3.     Sauvegarder l'environnement

La déclaration de politique énergétique de 2004 affirme la priorité donnée à l’émergence d’énergies alternatives au bois de chauffe. Nous pensons que la préservation de l’environnement doit être une urgence absolue. La perte du couvert végétal et l’avancement du désert font partie des menaces les plus critiques pour l’avenir du pays. C’est presque une petite révolution (technologique et culturelle) qu’il faut accomplir pour proposer des substituts crédibles au bois.

Plusieurs énergies alternatives sont déjà massivement disponibles au Niger ou le seront bientôt : charbon minéral, énergie solaire, gaz des villes. Il s’agit des les rendre accessibles à tous à un prix compétitif et sous une forme qui autorise une évolution douce des modes de vie et des pratiques.

4.     Assurer un service public de l'énergie

Le service public doit garantir à tous et partout un accès universel et équitable à l'énergie, garantir un prix raisonnable et assurer une disponibilité continue de l'énergie.
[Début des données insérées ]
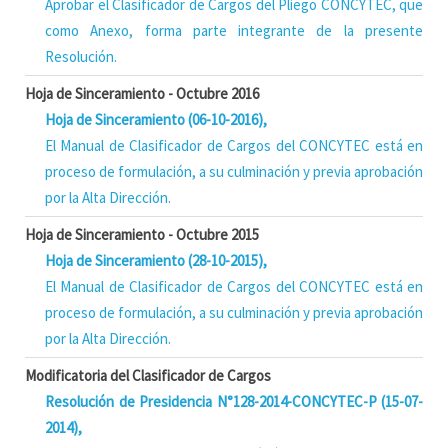
Aprobar el Clasificador de Cargos del Pliego CONCYTEC, que
como Anexo, forma parte integrante de la presente
Resolución.
Hoja de Sinceramiento - Octubre 2016
Hoja de Sinceramiento (06-10-2016),
El Manual de Clasificador de Cargos del CONCYTEC está en
proceso de formulación, a su culminación y previa aprobación
por la Alta Dirección.
Hoja de Sinceramiento - Octubre 2015
Hoja de Sinceramiento (28-10-2015),
El Manual de Clasificador de Cargos del CONCYTEC está en
proceso de formulación, a su culminación y previa aprobación
por la Alta Dirección.
Modificatoria del Clasificador de Cargos
Resolución de Presidencia N°128-2014-CONCYTEC-P (15-07-
2014),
Seul l'Etat ou une entreprise publique peuvent remplir efficacement ce rôle. La privatisation de la NIGELEC était à l'ordre du jour il n'y a pas si longtemps. Soyons clair : ce serait une erreur stratégique monumentale. Encore une fois l'énergie n'est pas une marchandise comme une autre. Un pays comme le Niger ne peut pas se contenter de sa situation actuelle. Or toute tentative de développement du secteur énergétique nécessite des investissements lourds avec des délais de retour sur investissement longs. Les sociétés privées visent avant tout à faire du profit, ce qui peut être incompatible avec une mission de service public.

 

Pour la mise en œuvre de ces objectifs plusieurs axes opératoires sont nécessaires à court et moyen termes. Nous consacrerons ultérieurement une étude entière à faire des propositions concrètes et argumentées en vue d’atteindre ces objectifs.

  • 1. Voir la présentation du projet de renforcement des capacités d’importation d’électricité de la NIELEC à partir du Nigéria.
  • 2. Voir le communiqué de presse du conseil des ministres du 04/07/2008.

Commentaires

Le solaire est incontournable

Bonjour "Ténéré",

Merci pour votre commentaire et votre remarque.

Nous ne négligeons pas le rôle que doit jouer le solaire dans la satisfaction des besoins énergétiques au Niger. Au contraire, nous pensons que cette ressource doit jouer un rôle primordial au Niger. L'article que vous avez lu et commenté fait partie d'un dossier intitulé "Bilan énergétique et perspectives pour une politique énergétique ambitieuse au Niger".

Nous vous recommendons la lecture de ce dossier. Vous y découvrirez notre point de vue sur le rôle que doit jouer l'énergie solaire au Niger notamment en lisant le chapitre "Potentiel énergétique du Niger" de ce dossier.

Vous comprendrez que pour nous, l'énergie solaire n'est pas une option au Niger mais une direction incontournable notamment pour des raisons naturelles (abondance de la ressource) et physiques (immensité du pays, faible urbanisation...).

Bonne lecture et merci pour votre participation.

Analyse pertinente qui cerne

Analyse pertinente qui cerne assez bien les besoins et les priorités que doit se fixer le Niger en termes de politique énergétique, mais vous semblez oublier la part importante que peut jouer la recherche et developpement surtout dans le domaine du solaire...surtout que le Niger est l'un des pays les plus ensoleillés au monde.

Bravo pour cette article pertinent et bien pensé.